Required action:
Output the data word for word. Begin at its first line and end at the line with "(Schuppenflechte) oder atopischer Dermatitis".

====== Materials provided ======

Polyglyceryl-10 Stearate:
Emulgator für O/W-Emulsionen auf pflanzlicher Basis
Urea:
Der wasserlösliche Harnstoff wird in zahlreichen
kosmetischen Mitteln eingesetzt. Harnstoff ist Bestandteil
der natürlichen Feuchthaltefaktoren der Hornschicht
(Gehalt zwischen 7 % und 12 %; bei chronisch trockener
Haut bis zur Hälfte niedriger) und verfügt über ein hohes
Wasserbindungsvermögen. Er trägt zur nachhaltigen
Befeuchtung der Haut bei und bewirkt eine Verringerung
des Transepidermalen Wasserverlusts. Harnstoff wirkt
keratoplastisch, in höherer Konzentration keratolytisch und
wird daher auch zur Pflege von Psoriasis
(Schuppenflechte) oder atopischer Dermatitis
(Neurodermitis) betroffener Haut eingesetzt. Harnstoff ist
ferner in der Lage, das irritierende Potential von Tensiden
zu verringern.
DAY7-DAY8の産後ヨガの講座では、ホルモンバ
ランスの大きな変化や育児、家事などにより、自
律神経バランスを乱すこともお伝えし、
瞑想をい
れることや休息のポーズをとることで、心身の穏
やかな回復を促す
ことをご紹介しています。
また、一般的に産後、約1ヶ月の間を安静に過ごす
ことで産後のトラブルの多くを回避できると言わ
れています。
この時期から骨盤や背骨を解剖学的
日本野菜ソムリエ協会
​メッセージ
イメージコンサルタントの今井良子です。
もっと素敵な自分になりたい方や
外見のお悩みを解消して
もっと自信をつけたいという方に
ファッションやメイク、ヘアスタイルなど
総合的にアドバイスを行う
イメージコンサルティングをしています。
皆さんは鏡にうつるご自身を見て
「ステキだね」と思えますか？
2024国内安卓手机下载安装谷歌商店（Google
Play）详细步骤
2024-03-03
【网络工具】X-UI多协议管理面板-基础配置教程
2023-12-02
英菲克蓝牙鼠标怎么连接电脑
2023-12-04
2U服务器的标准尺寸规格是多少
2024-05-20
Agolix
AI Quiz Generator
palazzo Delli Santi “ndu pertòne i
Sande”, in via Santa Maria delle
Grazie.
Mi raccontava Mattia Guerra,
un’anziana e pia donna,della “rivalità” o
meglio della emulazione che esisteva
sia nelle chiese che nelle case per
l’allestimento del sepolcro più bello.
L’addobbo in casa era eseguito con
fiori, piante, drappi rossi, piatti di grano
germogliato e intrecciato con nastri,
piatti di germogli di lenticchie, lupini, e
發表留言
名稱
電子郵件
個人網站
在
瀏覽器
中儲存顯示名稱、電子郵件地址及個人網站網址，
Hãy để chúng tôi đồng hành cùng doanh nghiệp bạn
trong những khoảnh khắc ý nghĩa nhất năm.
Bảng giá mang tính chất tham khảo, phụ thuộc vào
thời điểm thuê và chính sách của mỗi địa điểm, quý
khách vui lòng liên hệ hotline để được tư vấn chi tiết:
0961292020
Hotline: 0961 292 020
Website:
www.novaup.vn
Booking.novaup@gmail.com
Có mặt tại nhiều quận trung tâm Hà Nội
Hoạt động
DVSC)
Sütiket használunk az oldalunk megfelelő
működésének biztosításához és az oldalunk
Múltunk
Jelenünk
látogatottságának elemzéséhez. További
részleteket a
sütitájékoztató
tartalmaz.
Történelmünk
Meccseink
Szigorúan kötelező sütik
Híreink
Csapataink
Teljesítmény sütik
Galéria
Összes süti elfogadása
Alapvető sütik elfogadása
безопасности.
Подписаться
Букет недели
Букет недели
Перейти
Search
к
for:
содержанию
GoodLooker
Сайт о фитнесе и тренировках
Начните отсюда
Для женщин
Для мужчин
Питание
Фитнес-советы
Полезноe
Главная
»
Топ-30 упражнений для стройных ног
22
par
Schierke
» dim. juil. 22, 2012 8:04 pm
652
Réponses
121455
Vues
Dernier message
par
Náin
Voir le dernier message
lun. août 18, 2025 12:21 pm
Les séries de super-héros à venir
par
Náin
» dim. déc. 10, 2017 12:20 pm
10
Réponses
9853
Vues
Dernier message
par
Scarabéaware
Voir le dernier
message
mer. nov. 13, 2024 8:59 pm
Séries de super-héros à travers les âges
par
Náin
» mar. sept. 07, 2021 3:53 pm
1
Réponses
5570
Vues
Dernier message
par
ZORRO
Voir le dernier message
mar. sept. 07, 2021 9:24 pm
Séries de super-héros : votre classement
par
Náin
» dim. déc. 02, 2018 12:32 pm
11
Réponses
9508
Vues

======

Solution to this problem:
Polyglyceryl-10 Stearate:
Emulgator für O/W-Emulsionen auf pflanzlicher Basis
Urea:
Der wasserlösliche Harnstoff wird in zahlreichen
kosmetischen Mitteln eingesetzt. Harnstoff ist Bestandteil
der natürlichen Feuchthaltefaktoren der Hornschicht
(Gehalt zwischen 7 % und 12 %; bei chronisch trockener
Haut bis zur Hälfte niedriger) und verfügt über ein hohes
Wasserbindungsvermögen. Er trägt zur nachhaltigen
Befeuchtung der Haut bei und bewirkt eine Verringerung
des Transepidermalen Wasserverlusts. Harnstoff wirkt
keratoplastisch, in höherer Konzentration keratolytisch und
wird daher auch zur Pflege von Psoriasis
(Schuppenflechte) oder atopischer Dermatitis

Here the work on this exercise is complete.